-- WHAT YOU WILL DO --
Turn the data from the line containing "05/06/2026 - 5:51" through the last line into a Markdown table with the columns Row and Line, numbering each line and leaving out blank lines.

↓

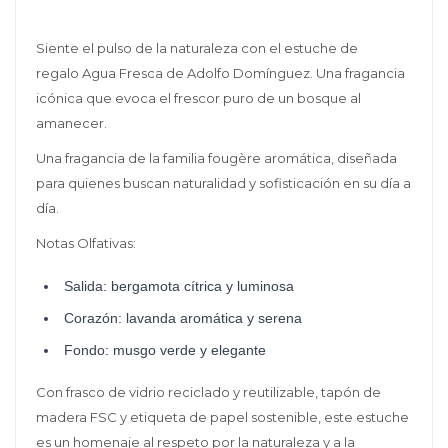
Siente el pulso de la naturaleza con el estuche de
regalo Agua Fresca de Adolfo Domínguez. Una fragancia
icónica que evoca el frescor puro de un bosque al
amanecer.
Una fragancia de la familia fougère aromática, diseñada
para quienes buscan naturalidad y sofisticación en su día a
día.
Notas Olfativas:
Salida: bergamota cítrica y luminosa
Corazón: lavanda aromática y serena
Fondo: musgo verde y elegante
Con frasco de vidrio reciclado y reutilizable, tapón de
madera FSC y etiqueta de papel sostenible, este estuche
es un homenaje al respeto por la naturaleza y a la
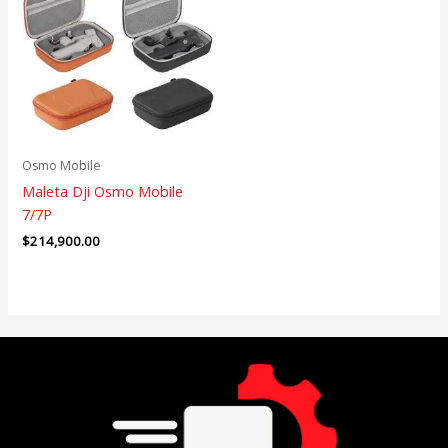
Osmo Mobile
Maleta Dji Osmo Mobile
7/7P
$
214,900.00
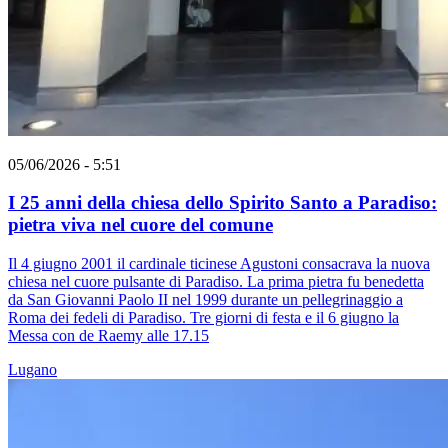
05/06/2026 - 5:51
I 25 anni della chiesa dello Spirito Santo a Paradiso:
pietra viva nel cuore del comune
Il 4 giugno 2001 il cardinale ticinese Agustoni consacrava la nuova
chiesa nel cuore pulsante di Paradiso. La prima pietra fu benedetta
da San Giovanni Paolo II nel 1999 durante un pellegrinaggio a
Roma dei fedeli di Paradiso. Tre giorni di festa e il 6 giugno la
Messa con de Raemy alle 17.15
Lugano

↑

-- EXPECTED OUTPUT --
| Row | Line |
|---|---|
| 1 | 05/06/2026 - 5:51 |
| 2 | I 25 anni della chiesa dello Spirito Santo a Paradiso: |
| 3 | pietra viva nel cuore del comune |
| 4 | Il 4 giugno 2001 il cardinale ticinese Agustoni consacrava la nuova |
| 5 | chiesa nel cuore pulsante di Paradiso. La prima pietra fu benedetta |
| 6 | da San Giovanni Paolo II nel 1999 durante un pellegrinaggio a |
| 7 | Roma dei fedeli di Paradiso. Tre giorni di festa e il 6 giugno la |
| 8 | Messa con de Raemy alle 17.15 |
| 9 | Lugano |